* Start Material for this exercise *

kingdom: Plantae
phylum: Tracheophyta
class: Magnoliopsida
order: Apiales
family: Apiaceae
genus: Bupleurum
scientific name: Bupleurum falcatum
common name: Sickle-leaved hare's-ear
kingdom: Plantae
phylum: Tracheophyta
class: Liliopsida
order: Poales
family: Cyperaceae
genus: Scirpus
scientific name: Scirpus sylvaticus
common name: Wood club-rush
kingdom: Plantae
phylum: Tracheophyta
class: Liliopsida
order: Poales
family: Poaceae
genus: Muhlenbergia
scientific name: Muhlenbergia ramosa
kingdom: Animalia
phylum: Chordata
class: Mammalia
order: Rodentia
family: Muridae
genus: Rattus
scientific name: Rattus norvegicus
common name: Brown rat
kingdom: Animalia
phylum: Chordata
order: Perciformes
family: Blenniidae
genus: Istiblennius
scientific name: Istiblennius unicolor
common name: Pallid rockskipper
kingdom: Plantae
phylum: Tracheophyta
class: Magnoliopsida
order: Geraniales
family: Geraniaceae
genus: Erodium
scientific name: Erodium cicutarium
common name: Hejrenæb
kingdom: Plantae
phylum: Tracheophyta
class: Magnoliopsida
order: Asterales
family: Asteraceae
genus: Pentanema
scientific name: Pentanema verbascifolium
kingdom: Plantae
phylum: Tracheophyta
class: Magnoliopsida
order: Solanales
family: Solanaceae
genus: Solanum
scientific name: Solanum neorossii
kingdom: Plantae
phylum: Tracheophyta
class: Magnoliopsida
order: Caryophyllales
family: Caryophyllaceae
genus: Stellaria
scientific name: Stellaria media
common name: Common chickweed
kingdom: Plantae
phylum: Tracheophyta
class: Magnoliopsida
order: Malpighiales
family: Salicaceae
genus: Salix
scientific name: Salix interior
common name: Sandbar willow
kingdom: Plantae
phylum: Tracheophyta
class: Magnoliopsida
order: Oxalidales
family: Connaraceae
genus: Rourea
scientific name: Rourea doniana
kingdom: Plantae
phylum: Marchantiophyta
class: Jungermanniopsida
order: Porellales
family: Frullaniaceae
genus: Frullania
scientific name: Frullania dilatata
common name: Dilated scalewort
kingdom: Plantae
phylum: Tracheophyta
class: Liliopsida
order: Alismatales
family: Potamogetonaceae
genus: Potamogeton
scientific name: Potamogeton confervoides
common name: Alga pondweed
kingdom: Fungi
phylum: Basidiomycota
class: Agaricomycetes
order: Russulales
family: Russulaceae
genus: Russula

* End Material for this exercise *

_Set exercise_:
Convert every line in the records above into a Markdown table with two columns, Row and Entry. Number the rows in order and omit blank lines.

_Task response_:
| Row | Entry |
|---|---|
| 1 | kingdom: Plantae |
| 2 | phylum: Tracheophyta |
| 3 | class: Magnoliopsida |
| 4 | order: Apiales |
| 5 | family: Apiaceae |
| 6 | genus: Bupleurum |
| 7 | scientific name: Bupleurum falcatum |
| 8 | common name: Sickle-leaved hare's-ear |
| 9 | kingdom: Plantae |
| 10 | phylum: Tracheophyta |
| 11 | class: Liliopsida |
| 12 | order: Poales |
| 13 | family: Cyperaceae |
| 14 | genus: Scirpus |
| 15 | scientific name: Scirpus sylvaticus |
| 16 | common name: Wood club-rush |
| 17 | kingdom: Plantae |
| 18 | phylum: Tracheophyta |
| 19 | class: Liliopsida |
| 20 | order: Poales |
| 21 | family: Poaceae |
| 22 | genus: Muhlenbergia |
| 23 | scientific name: Muhlenbergia ramosa |
| 24 | kingdom: Animalia |
| 25 | phylum: Chordata |
| 26 | class: Mammalia |
| 27 | order: Rodentia |
| 28 | family: Muridae |
| 29 | genus: Rattus |
| 30 | scientific name: Rattus norvegicus |
| 31 | common name: Brown rat |
| 32 | kingdom: Animalia |
| 33 | phylum: Chordata |
| 34 | order: Perciformes |
| 35 | family: Blenniidae |
| 36 | genus: Istiblennius |
| 37 | scientific name: Istiblennius unicolor |
| 38 | common name: Pallid rockskipper |
| 39 | kingdom: Plantae |
| 40 | phylum: Tracheophyta |
| 41 | class: Magnoliopsida |
| 42 | order: Geraniales |
| 43 | family: Geraniaceae |
| 44 | genus: Erodium |
| 45 | scientific name: Erodium cicutarium |
| 46 | common name: Hejrenæb |
| 47 | kingdom: Plantae |
| 48 | phylum: Tracheophyta |
| 49 | class: Magnoliopsida |
| 50 | order: Asterales |
| 51 | family: Asteraceae |
| 52 | genus: Pentanema |
| 53 | scientific name: Pentanema verbascifolium |
| 54 | kingdom: Plantae |
| 55 | phylum: Tracheophyta |
| 56 | class: Magnoliopsida |
| 57 | order: Solanales |
| 58 | family: Solanaceae |
| 59 | genus: Solanum |
| 60 | scientific name: Solanum neorossii |
| 61 | kingdom: Plantae |
| 62 | phylum: Tracheophyta |
| 63 | class: Magnoliopsida |
| 64 | order: Caryophyllales |
| 65 | family: Caryophyllaceae |
| 66 | genus: Stellaria |
| 67 | scientific name: Stellaria media |
| 68 | common name: Common chickweed |
| 69 | kingdom: Plantae |
| 70 | phylum: Tracheophyta |
| 71 | class: Magnoliopsida |
| 72 | order: Malpighiales |
| 73 | family: Salicaceae |
| 74 | genus: Salix |
| 75 | scientific name: Salix interior |
| 76 | common name: Sandbar willow |
| 77 | kingdom: Plantae |
| 78 | phylum: Tracheophyta |
| 79 | class: Magnoliopsida |
| 80 | order: Oxalidales |
| 81 | family: Connaraceae |
| 82 | genus: Rourea |
| 83 | scientific name: Rourea doniana |
| 84 | kingdom: Plantae |
| 85 | phylum: Marchantiophyta |
| 86 | class: Jungermanniopsida |
| 87 | order: Porellales |
| 88 | family: Frullaniaceae |
| 89 | genus: Frullania |
| 90 | scientific name: Frullania dilatata |
| 91 | common name: Dilated scalewort |
| 92 | kingdom: Plantae |
| 93 | phylum: Tracheophyta |
| 94 | class: Liliopsida |
| 95 | order: Alismatales |
| 96 | family: Potamogetonaceae |
| 97 | genus: Potamogeton |
| 98 | scientific name: Potamogeton confervoides |
| 99 | common name: Alga pondweed |
| 100 | kingdom: Fungi |
| 101 | phylum: Basidiomycota |
| 102 | class: Agaricomycetes |
| 103 | order: Russulales |
| 104 | family: Russulaceae |
| 105 | genus: Russula |